Cloué au sol. Ce mardi 28 mai, lorsque Gabriel Attal reçoit Le Monde au premier étage de l’hôtel de Matignon, le premier ministre est depuis la veille contraint par la traditionnelle période de réserve. Ni annonce, ni déplacement officiel jusqu’au scrutin des européennes, le 9 juin. Le premier ministre bout d’impatience à l’idée d’aller commémorer les 80 ans du Débarquement. Le 6 juin, le chef de la majorité devrait retrouver à Omaha Beach, en Normandie, son « ami » Justin Trudeau, le premier ministre canadien, auquel il a rendu visite en avril, et jubile à l’idée de saluer le prince William, héritier du trône d’Angleterre. Emmanuel Macron sera, lui, aux côtés de Charles III. A lui le prince, au chef de l’Etat le roi. Tout un symbole.
Le trentenaire semble encore grisé par sa prestation télévisée lors du débat qui l’a opposé, cinq jours plus tôt, au chef du Rassemblement national (RN), Jordan Bardella. « Tu l’as plié », l’a félicité Valérie Hayer, tête de liste du camp présidentiel aux européennes, une fois l’émission terminée. A maintes reprises ce soir-là, le chef du gouvernement pense avoir mis en évidence les approximations de son adversaire. « Sur le marché unique, il a un peu pataugé », juge-t-il. Son interlocuteur avait devant lui une kyrielle de fiches, quand Gabriel Attal est venu les mains vides. « On peut avoir besoin de fiches, on n’est pas des ordinateurs », l’excuse le diplômé de Sciences Po, comme pour mieux souligner sa supériorité intellectuelle.
François-Xavier Bellamy, tête de la liste des Républicains, comme Raphaël Glucksmann, candidat de la gauche, se sont offusqués de ce duel qui met une fois de plus en scène le RN, éclipsant les adversaires modérés de la macronie.
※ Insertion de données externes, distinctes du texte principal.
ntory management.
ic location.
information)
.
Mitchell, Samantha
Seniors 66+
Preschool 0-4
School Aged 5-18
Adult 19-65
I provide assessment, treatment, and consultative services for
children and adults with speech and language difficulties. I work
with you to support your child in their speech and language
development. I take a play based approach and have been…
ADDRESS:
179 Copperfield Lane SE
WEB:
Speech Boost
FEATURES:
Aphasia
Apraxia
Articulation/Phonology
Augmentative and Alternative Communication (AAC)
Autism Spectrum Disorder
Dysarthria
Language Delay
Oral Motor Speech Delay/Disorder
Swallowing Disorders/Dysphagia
Gabriel Attal rappelle qu’il a longtemps refusé de débattre avec le leader d’extrême droite. « Je me suis interrogé plusieurs fois, car je ne veux pas lui faire trop de crédit. Mais j’ai décidé d’y aller parce qu’il est nécessaire de montrer combien le RN est fragile et dangereux sur le fond, et pétri d’incohérences », explique le premier ministre, assurant qu’il n’avait rien à gagner, et tout à perdre, dans ce débat.
« Les Français ne sont pas dans la campagne »
Satisfait d’avoir, finalement, franchi l’obstacle, Gabriel Attal estime avoir « boosté les militants » et contribué à « rééquilibrer » la ligne politique jugée trop droitière par l’aile gauche macroniste depuis le vote du projet de loi sur l’immigration. « Je suis fier de ne pas être d’accord avec [Jordan Bardella] et je n’accepterai jamais qu’on considère que derrière chaque immigré se cache un délinquant ou un terroriste », répète-t-il, tout en étant conscient que le match n’aura que peu d’effet sur la campagne européenne. « Ce n’est pas un débat qui à lui seul change une dynamique, c’est un ensemble », souffle-t-il.